Congestion costs do not equate to reliability problems. Assume there is coal-fired generation in area A that from time to time exceeds demand in area A, but where the excess cannot reach area B due to a transmission constraint. Assume also that area B has plenty of oil-fired generation (no reliability problem). This is an example of congestion cost-a simple price differential between areas A and B-but no reliability problem.3
Only regional transmission organizations (RTOs) report congestion costs as such, which gives rise to the common misconception that creating an RTO creates congestion.

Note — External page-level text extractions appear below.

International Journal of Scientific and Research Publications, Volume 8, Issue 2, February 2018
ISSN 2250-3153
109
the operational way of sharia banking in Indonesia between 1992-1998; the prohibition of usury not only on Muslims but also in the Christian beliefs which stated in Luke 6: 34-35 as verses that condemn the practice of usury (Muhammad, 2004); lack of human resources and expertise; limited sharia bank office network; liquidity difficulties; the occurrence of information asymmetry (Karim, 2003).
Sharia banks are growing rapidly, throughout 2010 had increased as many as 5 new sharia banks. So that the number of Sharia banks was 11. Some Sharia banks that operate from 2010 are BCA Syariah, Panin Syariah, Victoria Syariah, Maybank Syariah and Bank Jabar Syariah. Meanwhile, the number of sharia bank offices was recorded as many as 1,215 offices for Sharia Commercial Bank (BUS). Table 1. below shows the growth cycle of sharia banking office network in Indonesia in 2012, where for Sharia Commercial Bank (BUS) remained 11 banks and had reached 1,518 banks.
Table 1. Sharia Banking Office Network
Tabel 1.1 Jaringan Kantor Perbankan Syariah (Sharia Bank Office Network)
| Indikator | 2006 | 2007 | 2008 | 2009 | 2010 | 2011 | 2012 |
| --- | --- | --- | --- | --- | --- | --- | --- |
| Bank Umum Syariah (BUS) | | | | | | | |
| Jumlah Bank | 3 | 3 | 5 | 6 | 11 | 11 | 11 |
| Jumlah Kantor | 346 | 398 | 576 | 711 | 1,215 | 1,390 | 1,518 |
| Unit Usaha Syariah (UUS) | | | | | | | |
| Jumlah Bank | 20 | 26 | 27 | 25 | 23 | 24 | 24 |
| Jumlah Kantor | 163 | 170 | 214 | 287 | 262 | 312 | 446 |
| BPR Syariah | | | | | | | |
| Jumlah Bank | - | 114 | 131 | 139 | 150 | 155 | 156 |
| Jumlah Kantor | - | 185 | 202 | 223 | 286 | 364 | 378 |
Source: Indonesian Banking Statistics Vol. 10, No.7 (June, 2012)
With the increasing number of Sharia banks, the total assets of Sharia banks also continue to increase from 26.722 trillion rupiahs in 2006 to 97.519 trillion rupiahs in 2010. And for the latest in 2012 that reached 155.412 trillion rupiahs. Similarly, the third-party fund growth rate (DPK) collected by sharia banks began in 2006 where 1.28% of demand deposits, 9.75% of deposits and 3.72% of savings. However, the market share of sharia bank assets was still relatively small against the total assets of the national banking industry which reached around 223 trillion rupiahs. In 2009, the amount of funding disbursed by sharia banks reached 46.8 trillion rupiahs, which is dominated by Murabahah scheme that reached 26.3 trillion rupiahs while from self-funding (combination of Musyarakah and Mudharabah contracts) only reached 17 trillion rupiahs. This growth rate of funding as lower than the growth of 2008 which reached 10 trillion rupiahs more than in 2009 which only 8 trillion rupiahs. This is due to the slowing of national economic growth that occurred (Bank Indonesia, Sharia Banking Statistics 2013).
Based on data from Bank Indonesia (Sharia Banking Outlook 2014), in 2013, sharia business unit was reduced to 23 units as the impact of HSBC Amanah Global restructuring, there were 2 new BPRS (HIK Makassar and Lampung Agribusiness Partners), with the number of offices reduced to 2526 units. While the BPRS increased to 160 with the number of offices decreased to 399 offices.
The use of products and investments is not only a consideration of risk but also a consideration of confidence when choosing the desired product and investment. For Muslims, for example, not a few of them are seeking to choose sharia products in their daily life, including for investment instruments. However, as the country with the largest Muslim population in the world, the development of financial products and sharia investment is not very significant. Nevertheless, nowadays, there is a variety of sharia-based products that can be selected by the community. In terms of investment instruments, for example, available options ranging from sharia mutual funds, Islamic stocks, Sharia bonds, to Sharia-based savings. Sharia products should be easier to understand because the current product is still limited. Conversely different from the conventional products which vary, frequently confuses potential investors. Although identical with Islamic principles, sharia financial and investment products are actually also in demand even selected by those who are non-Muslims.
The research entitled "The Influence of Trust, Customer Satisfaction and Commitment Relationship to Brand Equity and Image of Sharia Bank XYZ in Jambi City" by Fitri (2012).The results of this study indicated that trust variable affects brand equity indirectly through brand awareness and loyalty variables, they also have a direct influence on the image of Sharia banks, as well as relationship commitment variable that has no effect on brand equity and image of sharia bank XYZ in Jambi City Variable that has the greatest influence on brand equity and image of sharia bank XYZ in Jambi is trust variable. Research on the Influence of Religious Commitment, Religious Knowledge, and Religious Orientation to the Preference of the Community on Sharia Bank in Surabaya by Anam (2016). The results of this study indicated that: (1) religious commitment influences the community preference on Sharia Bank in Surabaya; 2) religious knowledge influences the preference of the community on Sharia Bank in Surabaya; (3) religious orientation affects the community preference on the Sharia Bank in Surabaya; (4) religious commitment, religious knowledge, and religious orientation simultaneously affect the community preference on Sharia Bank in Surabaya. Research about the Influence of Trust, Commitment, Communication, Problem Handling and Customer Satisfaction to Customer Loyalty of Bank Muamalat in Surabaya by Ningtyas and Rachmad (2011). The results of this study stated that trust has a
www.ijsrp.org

Of course, creating an RTO that reports congestion costs does not create congestion but only makes known what was not known before and assigns the additional (marginal) cost to those areas that require the higher-cost energy.4 This identification of congestion costs allows for efficient responses. The response can be to do nothing (if the solution is more costly than the congestion), to build more transmission, to build more generation, or to reduce demand.
With this background, we can see that neither TLRs nor congestion costs support a conclusion that there is too little transmission capacity. The relevant TLRs are simply too rare in occurrence and limited in scope to translate into a generic need for more transmission. The reported congestion costs are only price signals that enable efficient responses.
Endnotes
- It can be contended that increased non-firm TLRs simply reflect more aggressive sale of available transmission capacity, and thus greater use of the grid. The greater use of non-firm service wrings the maximum efficiency out of the system.

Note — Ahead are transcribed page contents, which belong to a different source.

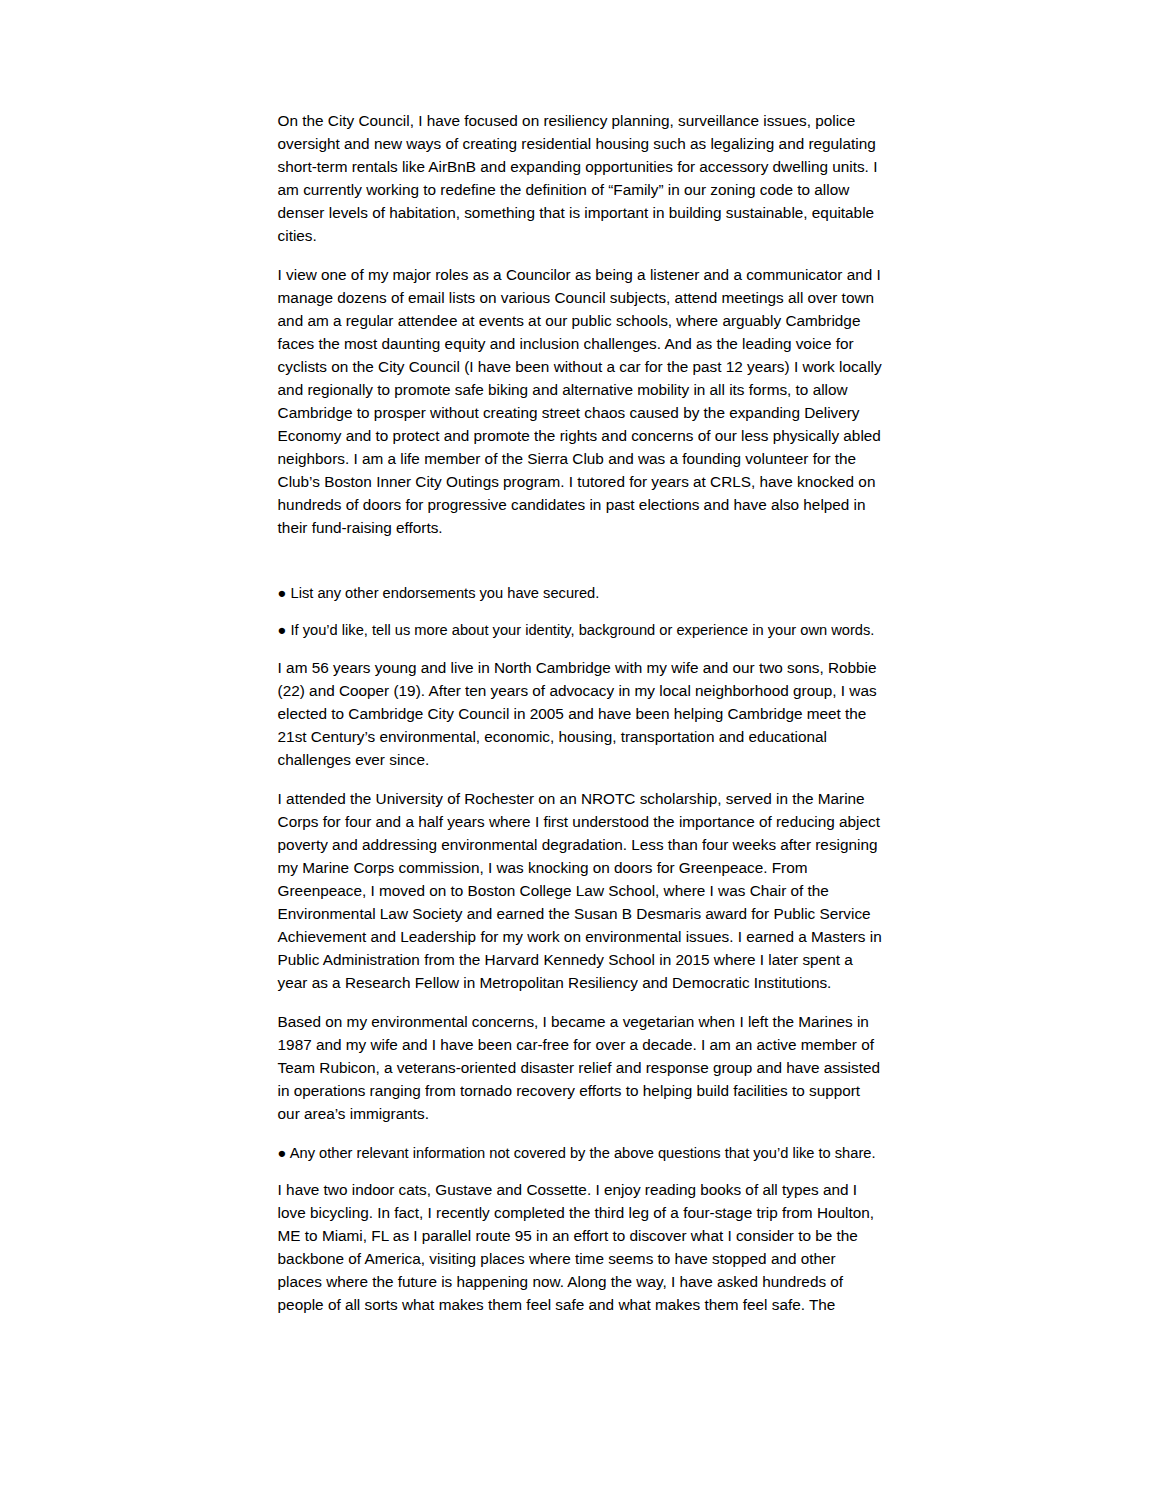On the City Council, I have focused on resiliency planning, surveillance issues, police oversight and new ways of creating residential housing such as legalizing and regulating short-term rentals like AirBnB and expanding opportunities for accessory dwelling units. I am currently working to redefine the definition of “Family” in our zoning code to allow denser levels of habitation, something that is important in building sustainable, equitable cities.
I view one of my major roles as a Councilor as being a listener and a communicator and I manage dozens of email lists on various Council subjects, attend meetings all over town and am a regular attendee at events at our public schools, where arguably Cambridge faces the most daunting equity and inclusion challenges. And as the leading voice for cyclists on the City Council (I have been without a car for the past 12 years) I work locally and regionally to promote safe biking and alternative mobility in all its forms, to allow Cambridge to prosper without creating street chaos caused by the expanding Delivery Economy and to protect and promote the rights and concerns of our less physically abled neighbors. I am a life member of the Sierra Club and was a founding volunteer for the Club’s Boston Inner City Outings program. I tutored for years at CRLS, have knocked on hundreds of doors for progressive candidates in past elections and have also helped in their fund-raising efforts.
● List any other endorsements you have secured.
● If you’d like, tell us more about your identity, background or experience in your own words.
I am 56 years young and live in North Cambridge with my wife and our two sons, Robbie (22) and Cooper (19). After ten years of advocacy in my local neighborhood group, I was elected to Cambridge City Council in 2005 and have been helping Cambridge meet the 21st Century’s environmental, economic, housing, transportation and educational challenges ever since.
I attended the University of Rochester on an NROTC scholarship, served in the Marine Corps for four and a half years where I first understood the importance of reducing abject poverty and addressing environmental degradation. Less than four weeks after resigning my Marine Corps commission, I was knocking on doors for Greenpeace. From Greenpeace, I moved on to Boston College Law School, where I was Chair of the Environmental Law Society and earned the Susan B Desmaris award for Public Service Achievement and Leadership for my work on environmental issues. I earned a Masters in Public Administration from the Harvard Kennedy School in 2015 where I later spent a year as a Research Fellow in Metropolitan Resiliency and Democratic Institutions.
Based on my environmental concerns, I became a vegetarian when I left the Marines in 1987 and my wife and I have been car-free for over a decade. I am an active member of Team Rubicon, a veterans-oriented disaster relief and response group and have assisted in operations ranging from tornado recovery efforts to helping build facilities to support our area’s immigrants.
● Any other relevant information not covered by the above questions that you’d like to share.
I have two indoor cats, Gustave and Cossette. I enjoy reading books of all types and I love bicycling. In fact, I recently completed the third leg of a four-stage trip from Houlton, ME to Miami, FL as I parallel route 95 in an effort to discover what I consider to be the backbone of America, visiting places where time seems to have stopped and other places where the future is happening now. Along the way, I have asked hundreds of people of all sorts what makes them feel safe and what makes them feel safe. The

- Compiled from monthly summaries on the NERC Web site, http://www.nerc.com/~filez/Logs/index.html.
- Another way to look at it is that in a reliable system there is always a set of fuel prices for which congestion is zero, i.e., it is all about economics.

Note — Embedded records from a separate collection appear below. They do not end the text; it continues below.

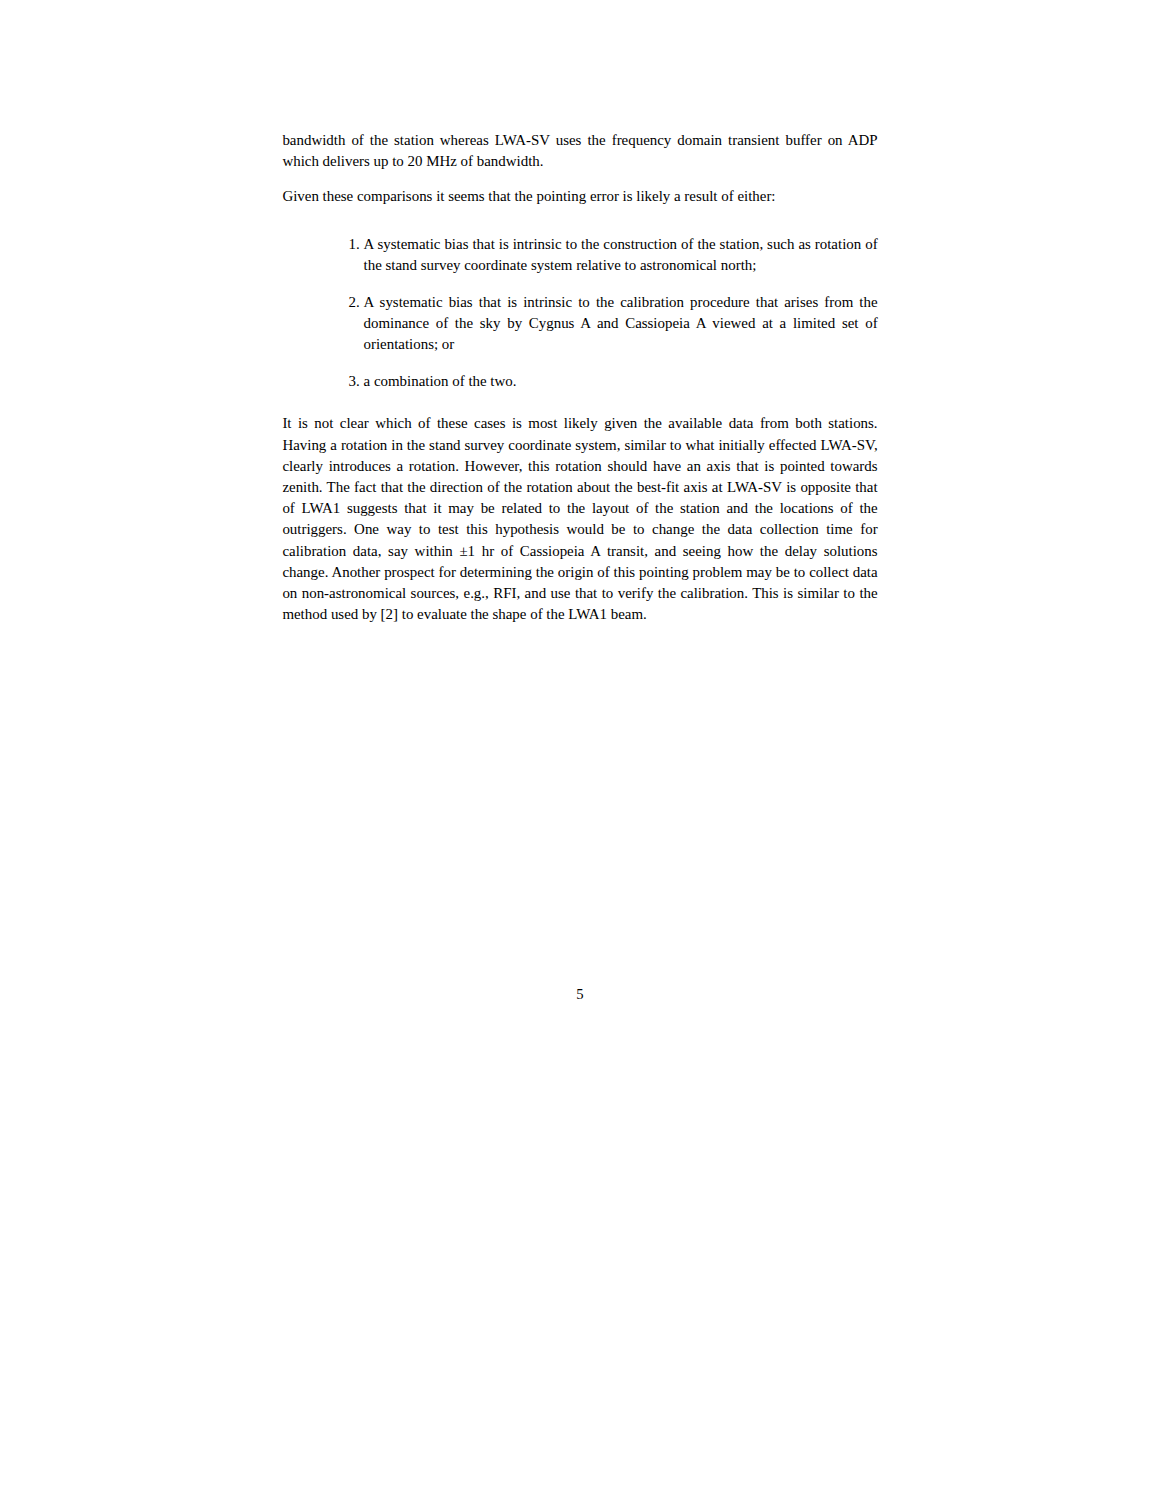bandwidth of the station whereas LWA-SV uses the frequency domain transient buffer on ADP which delivers up to 20 MHz of bandwidth.
Given these comparisons it seems that the pointing error is likely a result of either:
A systematic bias that is intrinsic to the construction of the station, such as rotation of the stand survey coordinate system relative to astronomical north;
A systematic bias that is intrinsic to the calibration procedure that arises from the dominance of the sky by Cygnus A and Cassiopeia A viewed at a limited set of orientations; or
a combination of the two.
It is not clear which of these cases is most likely given the available data from both stations. Having a rotation in the stand survey coordinate system, similar to what initially effected LWA-SV, clearly introduces a rotation. However, this rotation should have an axis that is pointed towards zenith. The fact that the direction of the rotation about the best-fit axis at LWA-SV is opposite that of LWA1 suggests that it may be related to the layout of the station and the locations of the outriggers. One way to test this hypothesis would be to change the data collection time for calibration data, say within ±1 hr of Cassiopeia A transit, and seeing how the delay solutions change. Another prospect for determining the origin of this pointing problem may be to collect data on non-astronomical sources, e.g., RFI, and use that to verify the calibration. This is similar to the method used by [2] to evaluate the shape of the LWA1 beam.
5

- A good example of this is the increase in reported congestion in PJM that arose from the addition of Allegheny Energy as PJM West. With integrated dispatch, efficiency increased from what it was before. But PJM's reported congestion went up with Allegheny now part of PJM. See , p. 103. It is also important to distinguish gross congestion cost from net congestion cost (net being the congestion cost to load that is not hedged by fixed/financial/firm transmission rights [FTRs]). Taking PJM as an example, gross congestion cost was $430 million in 2002, , at 101, but net congestion cost was $115 million, W. Scott Miller III, "A Call for Reason," , June 1, 2003, at 14.